I am trying to show that the solution to the differential equation $$ \frac{\partial f}{\partial t} = k^2 \frac{\partial^2 f}{\partial x^2}, \, -\infty < x < \infty, \, t \ge 0 $$ is $$ f(x,t) = \frac{1}{2k\sqrt{\pi t}} \int_{-\infty}^\infty g(x')e^{-(x-x')^2/4k^2t} \, dx' $$
My thoughts: first find the Fourier transform $\hat{f}$ and then get $f$ from inverse Fourier transform.

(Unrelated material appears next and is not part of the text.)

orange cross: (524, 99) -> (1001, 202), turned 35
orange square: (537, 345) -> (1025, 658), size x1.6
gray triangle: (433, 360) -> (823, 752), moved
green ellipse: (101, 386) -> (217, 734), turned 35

Since $$ f(x) = \int_{-\infty}^{\infty} \hat{f}( \alpha ) \, e^{i \alpha t} d\alpha $$ then $$ f'(x) = \frac{d}{dt}\!\left( \int_{-\infty}^{\infty}\hat{f}( \alpha ) \, e^{i \alpha t} d\alpha \right)= \int_{-\infty}^{\infty} i \alpha \, \hat{f}( \alpha ) \, e^{i \alpha t} d\alpha $$ Hence $\hat{f}'(\alpha) = i \alpha \, \hat{f}(\alpha)$. It follows that $$ \frac{\partial \hat{f}}{\partial t} = k^2 \frac{\partial^2 \hat{f} }{\partial \alpha^2} = -k^2\alpha^2 \hat{f}(\alpha,t) $$ The solution of this differential equation is $\hat{f}(\alpha,t) = c e^{-k^2\alpha^2t}$ for some constant $c$. Plugging in $\hat{f}(\alpha,0) = \hat{g}(\alpha)$, we get $$ \hat{f}(\alpha,t) = \hat{g}(\alpha) e^{-k^2\alpha^2t} $$ Next, it remains to find $f$ from $\hat{f}$ using the inverse Fourier transform.
But I got stuck here because I don't know how to simplify $$ f(x) = \int_{-\infty}^{\infty} \hat{g}(\alpha) e^{-k^2\alpha^2t} \, e^{i \alpha t} d\alpha $$ I guess this has something to do with the Gaussian function since its fourier transform has a $\sqrt{2\pi}$ in it. Can someone give me a hint as to how to proceed? Thanks in advance!
Let's solve the PDE $$ \frac{\partial f}{\partial t} = k^2 \frac{\partial^2 f}{\partial x^2}, \qquad -\infty < x < \infty, \, t \ge 0, $$ assuming that $f(x,0)=g(x)$, and trying to follow the OP's notation and line of thought as closely as possible.
Let $\hat{f}(\alpha,t)$ and $\hat{g}(\alpha)$ be the Fourier transforms of $f(x,t)$ and $g(x)$, respectively: $$\hat{f}(\alpha,t)=\frac{1}{2\pi}\int_{-\infty}^{\infty}f(x,t)e^{-i\alpha x}\,dx,\qquad \hat{g}(\alpha)=\frac{1}{2\pi}\int_{-\infty}^{\infty}g(x)e^{-i\alpha x}\,dx. $$ Inserting the inverse Fourier transform $$ f(x,t) = \int_{-\infty}^{\infty} \hat{f}( \alpha,t ) \, e^{i \alpha x}\, d\alpha $$ into the PDE, we obtain an ODE for $\hat{f}(\alpha,t)$: $$ \frac{\partial}{\partial t}\hat{f}(\alpha,t) = -k^2\alpha^2 \hat{f}(\alpha,t), \qquad \hat{f}(\alpha,0)=\hat{g}(\alpha). $$ The solution to this differential equation is $\hat{f}(\alpha,t) = \hat{g}(\alpha)e^{-k^2\alpha^2t}$, from which follows
\begin{align*} f(x,t) &= \int_{-\infty}^{\infty} \hat{g}(\alpha) e^{-k^2\alpha^2t} \, e^{i \alpha x} \,d\alpha \\ &=\int_{-\infty}^{\infty}\left(\frac{1}{2\pi}\int_{-\infty}^{\infty} g(x')e^{-i\alpha x'}dx'\right)e^{-k^2\alpha^2t+i \alpha x}\, d\alpha \\ &=\frac{1}{2\pi}\int_{-\infty}^{\infty}g(x')\int_{-\infty}^{\infty}e^{-k^2\alpha^2t+i \alpha (x-x')}\, d\alpha\, dx'\\ &=\frac{1}{2k\sqrt{\pi t}} \int_{-\infty}^\infty g(x')e^{-(x-x')^2/4k^2t} \, dx'. \end{align*}